_Text block_.
>> Begin

Being a business owner comes with challenges, no matter what industry you’re in. Cashflow management is one of these challenges! Poor cashflow management and accounting will quickly put you out of business. Whether you’ve just started your business or you’ve been running it for years, it’s always a good time to implement a good cashflow management strategy, including:
- Knowing when your business will break even
- Incentivizing your customers to make early payments
- Scheduling your payments on different days of the month
- Keeping cash reserves
If you want to find out more about these and other small business accounting tips, keep reading! They will make your life as an entrepreneur easier and make you more likely to succeed.
1. Know your breakeven point
Of course, as a business, you don’t want to just break even. You want to profit as much as possible! But in order to start profiting, you need some goals. Make sure you know exactly what amount of money your business needs to be profitable.
Don’t just keep a rough estimate of your expenses in mind. It’s better to calculate an exact number for your breakeven point. This will help you set goals for your business, price out your products, and more. Your breakeven point will also help you understand how minor price increases or decreases will impact your business’s bottom line.
2. Send your invoices immediately
Your customers aren’t going to pay their bills if you aren’t invoicing them. Don’t wait to send invoices to customers. The longer it takes for you to collect, the longer you’ll go without the cash that you need to run your business. Some of your customers may even appreciate how on top of things you are.
If time has gone by and you haven’t heard anything back from your customers about payments, send a reminder. You can never be too careful when it comes to collecting. Remember that you don’t need to feel bad about collecting money in a timely manner. It’s nothing personal. It’s business. And you need money to run your business!
3. Incentivize early payments
You can send your invoices as early as you want, but sometimes customers don’t pay when they’re supposed to. However, there are things you can do to encourage your customers to pay as soon as possible. Consider offering them perks like discounts or freebies.
It may not encourage everyone to pay early, but some people will definitely take notice. This will help you bring more money in on a regular basis, which will help you pay your own bills in a timely manner. Your customers will also love getting extras while avoiding late fees!

>> End

_Tasks to carry out_.
1. Please retype the stretch of the cashflow tips from "If time has" through "avoiding late fees!".
2. In the cashflow tips, what perks are suggested to encourage customers to pay early?
3. Write what follows the last sentence of the cashflow tips.

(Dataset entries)
>> Begin

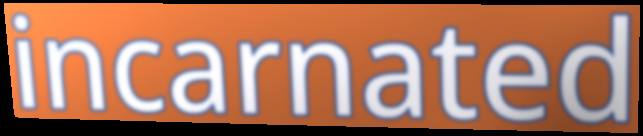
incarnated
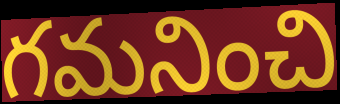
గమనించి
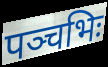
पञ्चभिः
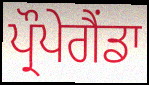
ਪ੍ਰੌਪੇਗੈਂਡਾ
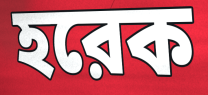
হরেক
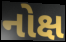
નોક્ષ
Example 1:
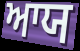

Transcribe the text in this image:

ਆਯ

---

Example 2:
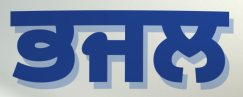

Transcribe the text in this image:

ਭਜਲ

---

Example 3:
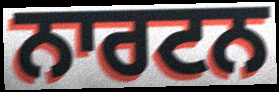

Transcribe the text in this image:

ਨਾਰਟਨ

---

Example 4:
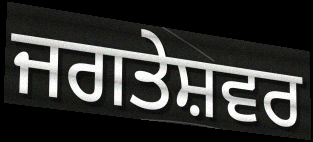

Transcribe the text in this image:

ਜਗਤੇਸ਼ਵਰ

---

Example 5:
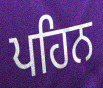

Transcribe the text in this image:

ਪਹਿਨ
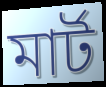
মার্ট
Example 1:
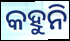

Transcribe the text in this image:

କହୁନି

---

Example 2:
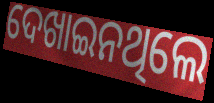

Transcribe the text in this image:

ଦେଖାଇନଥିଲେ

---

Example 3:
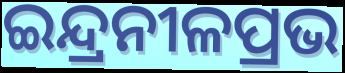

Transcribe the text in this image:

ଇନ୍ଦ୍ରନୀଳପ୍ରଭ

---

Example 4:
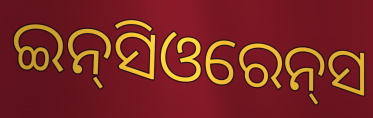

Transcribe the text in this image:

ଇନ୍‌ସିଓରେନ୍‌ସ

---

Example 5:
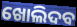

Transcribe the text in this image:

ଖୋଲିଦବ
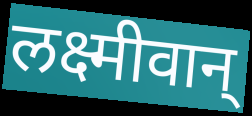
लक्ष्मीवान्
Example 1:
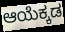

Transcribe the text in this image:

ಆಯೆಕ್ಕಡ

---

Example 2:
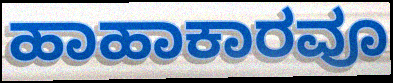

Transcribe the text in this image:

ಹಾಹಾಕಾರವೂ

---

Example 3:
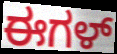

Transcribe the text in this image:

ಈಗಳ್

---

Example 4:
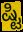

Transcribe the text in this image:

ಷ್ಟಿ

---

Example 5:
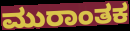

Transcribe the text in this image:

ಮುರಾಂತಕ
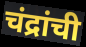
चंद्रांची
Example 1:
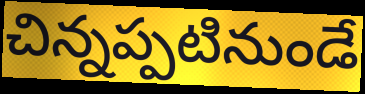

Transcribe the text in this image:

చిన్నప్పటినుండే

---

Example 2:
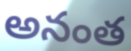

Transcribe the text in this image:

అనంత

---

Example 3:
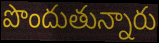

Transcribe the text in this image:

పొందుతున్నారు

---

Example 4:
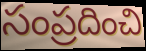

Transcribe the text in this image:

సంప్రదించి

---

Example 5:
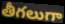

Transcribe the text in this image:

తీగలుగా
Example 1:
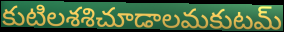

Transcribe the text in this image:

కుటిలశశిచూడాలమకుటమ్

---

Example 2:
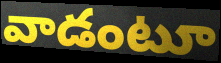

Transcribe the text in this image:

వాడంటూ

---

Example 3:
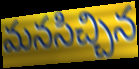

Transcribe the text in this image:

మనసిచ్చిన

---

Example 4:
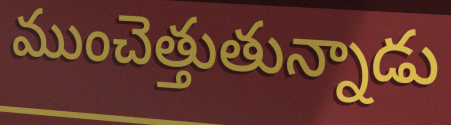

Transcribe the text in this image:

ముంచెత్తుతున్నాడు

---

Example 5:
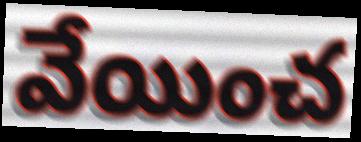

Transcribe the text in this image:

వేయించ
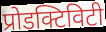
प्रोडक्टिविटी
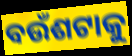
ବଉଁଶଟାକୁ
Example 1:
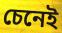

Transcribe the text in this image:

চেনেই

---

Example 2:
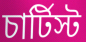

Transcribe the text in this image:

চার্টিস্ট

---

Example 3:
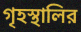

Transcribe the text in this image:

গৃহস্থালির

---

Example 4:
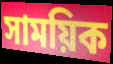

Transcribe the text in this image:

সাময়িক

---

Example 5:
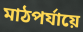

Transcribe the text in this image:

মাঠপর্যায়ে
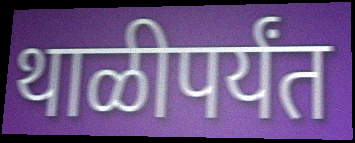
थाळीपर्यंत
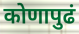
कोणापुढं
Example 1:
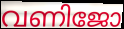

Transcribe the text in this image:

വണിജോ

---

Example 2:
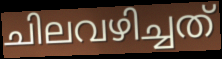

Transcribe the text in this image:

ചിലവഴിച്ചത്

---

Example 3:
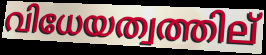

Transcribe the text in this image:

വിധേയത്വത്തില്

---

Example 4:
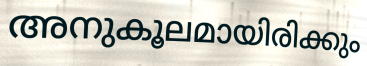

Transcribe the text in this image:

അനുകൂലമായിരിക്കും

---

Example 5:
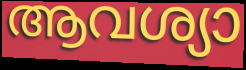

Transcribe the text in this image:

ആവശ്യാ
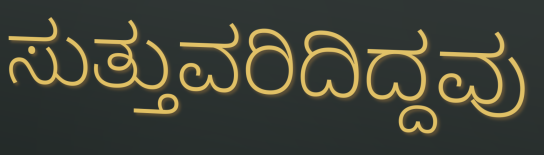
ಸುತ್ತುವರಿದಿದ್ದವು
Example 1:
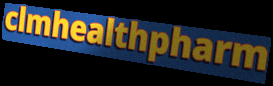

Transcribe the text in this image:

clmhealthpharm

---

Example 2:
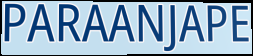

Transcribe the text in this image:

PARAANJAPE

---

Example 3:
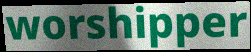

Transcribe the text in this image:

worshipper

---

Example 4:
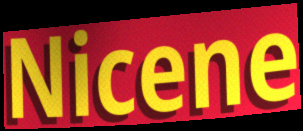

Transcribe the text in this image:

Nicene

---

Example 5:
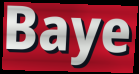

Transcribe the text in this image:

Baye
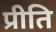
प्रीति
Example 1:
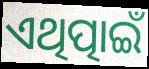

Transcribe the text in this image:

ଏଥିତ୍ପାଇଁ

>> End
>> Begin

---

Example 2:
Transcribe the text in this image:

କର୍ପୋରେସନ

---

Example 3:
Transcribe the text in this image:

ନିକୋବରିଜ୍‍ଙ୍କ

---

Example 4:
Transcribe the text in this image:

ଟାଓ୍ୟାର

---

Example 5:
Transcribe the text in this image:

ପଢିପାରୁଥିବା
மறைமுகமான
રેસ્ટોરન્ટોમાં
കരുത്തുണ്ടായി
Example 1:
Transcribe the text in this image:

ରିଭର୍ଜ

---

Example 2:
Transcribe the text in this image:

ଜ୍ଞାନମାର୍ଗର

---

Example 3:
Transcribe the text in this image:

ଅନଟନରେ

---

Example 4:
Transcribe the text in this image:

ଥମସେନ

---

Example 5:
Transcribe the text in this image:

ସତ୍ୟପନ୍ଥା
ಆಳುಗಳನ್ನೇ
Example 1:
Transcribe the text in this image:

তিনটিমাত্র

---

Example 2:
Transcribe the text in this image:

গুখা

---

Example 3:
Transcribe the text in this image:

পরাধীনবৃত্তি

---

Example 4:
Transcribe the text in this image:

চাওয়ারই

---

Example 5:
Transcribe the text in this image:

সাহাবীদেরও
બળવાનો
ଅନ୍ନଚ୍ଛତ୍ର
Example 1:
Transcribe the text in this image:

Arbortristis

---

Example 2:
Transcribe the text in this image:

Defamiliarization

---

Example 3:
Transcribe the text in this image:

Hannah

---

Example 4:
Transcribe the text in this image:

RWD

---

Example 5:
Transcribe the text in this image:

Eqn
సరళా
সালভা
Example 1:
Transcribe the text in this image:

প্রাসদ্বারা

>> End
>> Begin

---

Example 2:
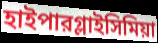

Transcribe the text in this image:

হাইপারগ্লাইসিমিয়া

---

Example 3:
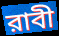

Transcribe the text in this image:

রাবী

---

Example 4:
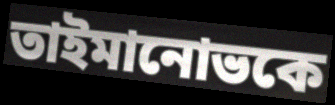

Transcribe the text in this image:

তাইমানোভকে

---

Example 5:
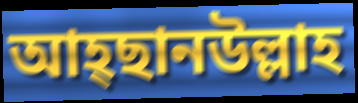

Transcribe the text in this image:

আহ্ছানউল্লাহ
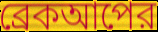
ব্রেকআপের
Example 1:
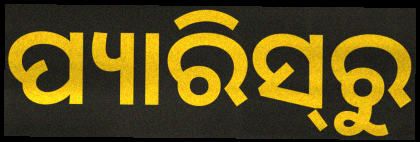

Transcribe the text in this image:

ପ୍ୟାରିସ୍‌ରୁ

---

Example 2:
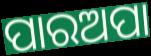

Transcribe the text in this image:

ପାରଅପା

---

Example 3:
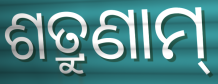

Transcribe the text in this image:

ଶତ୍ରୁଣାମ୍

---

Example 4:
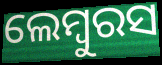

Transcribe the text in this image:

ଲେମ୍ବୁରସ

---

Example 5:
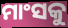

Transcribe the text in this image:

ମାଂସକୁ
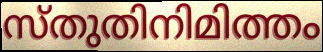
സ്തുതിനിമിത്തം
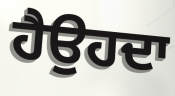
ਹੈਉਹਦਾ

>> End

_Written responses_.
1.
If time has gone by and you haven’t heard anything back from your customers about payments, send a reminder. You can never be too careful when it comes to collecting. Remember that you don’t need to feel bad about collecting money in a timely manner. It’s nothing personal. It’s business. And you need money to run your business!
3. Incentivize early payments
You can send your invoices as early as you want, but sometimes customers don’t pay when they’re supposed to. However, there are things you can do to encourage your customers to pay as soon as possible. Consider offering them perks like discounts or freebies.
It may not encourage everyone to pay early, but some people will definitely take notice. This will help you bring more money in on a regular basis, which will help you pay your own bills in a timely manner. Your customers will also love getting extras while avoiding late fees!

2. Discounts or freebies.

3.
4. Lease equipment when you can
One of the most effective ways to help manage your cashflow is to decrease your expenses. But that’s a lot easier said than done, right? Some expenses are just inevitable. That’s why you need to come up with clever ways to lower your operating costs.
Depending on what kind of business you have, the equipment that you use in your day-to-day operations can be one of the biggest expenses. You can’t run your business without equipment, but you may have the option of leasing some of the equipment like vehicles and computers. By leasing, you get the latest technology, which sometimes means the most effective equipment. As an added bonus, you can expense these leases on your business taxes.
5. Create a payment plan for customers
Your transactions with your customers fuel your business. But if you run a service, you may not get any money from your customers until after you’ve completed all the work they need. This limits your access to cash, especially if your services take a long time to complete. Consider creating some kind of payment plan for your customers so you have more steady access to cash.
For example, if you run a service business, it’s always best to start off by requiring customers to make a down payment. Then they can pay more once you’ve started your services, and they can pay the full balance once the work has been completed. This helps you receive the money you need over time rather than a chunk all at once.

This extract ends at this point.